In the 1D case BA is very fast for appending, slow for prepending (makes sense). Insert into Array takes the same time regardless of insert position, and this time is close to the BA time for prepending. Every case is the worst case for Insert, I guess there is a case for consistency.
The solution IMO is for Insert Into Array to recognize the special case of appending and optimize accordingly. It already recognizes this case since this is what it does when the indices are unwired.
07-18-2012 11:49 AM
@Darin.K wrote:
@crossrulz wrote:
So what you are finding is that Build Array is better for 1D arrays and Insert Into Array is better for 2D arrays? Yeah, NI has something screwed up. But this is still good data have.

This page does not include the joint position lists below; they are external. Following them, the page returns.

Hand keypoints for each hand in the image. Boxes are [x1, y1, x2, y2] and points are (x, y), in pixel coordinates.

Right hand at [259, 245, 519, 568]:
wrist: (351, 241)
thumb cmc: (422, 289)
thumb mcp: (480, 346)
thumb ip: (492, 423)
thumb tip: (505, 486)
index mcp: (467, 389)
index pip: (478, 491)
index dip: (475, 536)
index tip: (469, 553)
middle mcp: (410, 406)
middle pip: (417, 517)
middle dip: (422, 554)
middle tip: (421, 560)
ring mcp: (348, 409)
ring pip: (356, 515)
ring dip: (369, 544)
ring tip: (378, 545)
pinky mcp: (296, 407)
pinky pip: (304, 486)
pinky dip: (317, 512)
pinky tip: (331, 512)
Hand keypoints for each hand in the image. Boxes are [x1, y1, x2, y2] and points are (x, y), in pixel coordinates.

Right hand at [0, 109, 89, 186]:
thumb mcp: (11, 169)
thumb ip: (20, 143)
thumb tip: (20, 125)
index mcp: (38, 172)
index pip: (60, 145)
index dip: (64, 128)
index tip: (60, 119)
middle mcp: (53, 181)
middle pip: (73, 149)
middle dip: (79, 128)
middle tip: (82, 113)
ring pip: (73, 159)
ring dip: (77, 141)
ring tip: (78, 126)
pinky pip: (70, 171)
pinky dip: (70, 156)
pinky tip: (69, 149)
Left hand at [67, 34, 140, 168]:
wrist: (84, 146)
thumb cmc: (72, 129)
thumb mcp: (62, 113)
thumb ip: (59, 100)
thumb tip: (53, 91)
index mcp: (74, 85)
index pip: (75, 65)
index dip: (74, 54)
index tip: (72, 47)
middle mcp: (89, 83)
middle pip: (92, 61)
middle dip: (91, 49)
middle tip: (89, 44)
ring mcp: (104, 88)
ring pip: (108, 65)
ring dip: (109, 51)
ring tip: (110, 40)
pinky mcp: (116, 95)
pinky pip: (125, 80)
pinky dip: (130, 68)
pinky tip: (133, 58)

My current understanding is that Insert into Array is consistently bad, Build Array goes from good to even worse. You hear anecdotes about the compiler team adding special optimizations for certain special situations, it sounds like that has happened to Build Array. In the general case it copies everything at the input into a new output buffer, in the special case it recognizes when it can leave the array alone while appending. Insert into Array seems to Always copy everything as well, only considerably faster.
In the 1D case BA is very fast for appending, slow for prepending (makes sense). Insert into Array takes the same time regardless of insert position, and this time is close to the BA time for prepending. Every case is the worst case for Insert, I guess there is a case for consistency.
The solution IMO is for Insert Into Array to recognize the special case of appending and optimize accordingly. It already recognizes this case since this is what it does when the indices are unwired.
Re: 1d BA
I think LV 6i was the version where NI optimized the BA with the noteworthy enhance being the output array is allocated based on the number of iterations of teh For loop.
Re: insert 2D
worse case situation would be to insert at 0,0 where everything has to be moved around since the stride changes.
Ben
07-18-2012 12:02 PM
@Ben wrote:
Re: 1d BA
I think LV 6i was the version where NI optimized the BA with the noteworthy enhance being the output array is allocated based on the number of iterations of teh For loop.
Re: insert 2D
worse case situation would be to insert at 0,0 where everything has to be moved around since the stride changes.
Ben
Nice catch on the output array being based on the number of iterations, I think I can make sense of the picket fences now. Doubling is clearly a much better strategy, but this works.
Prepending the first column in Insert 2D requires essentially the same time as appending a row, so like 1D every case is treated as the worst case.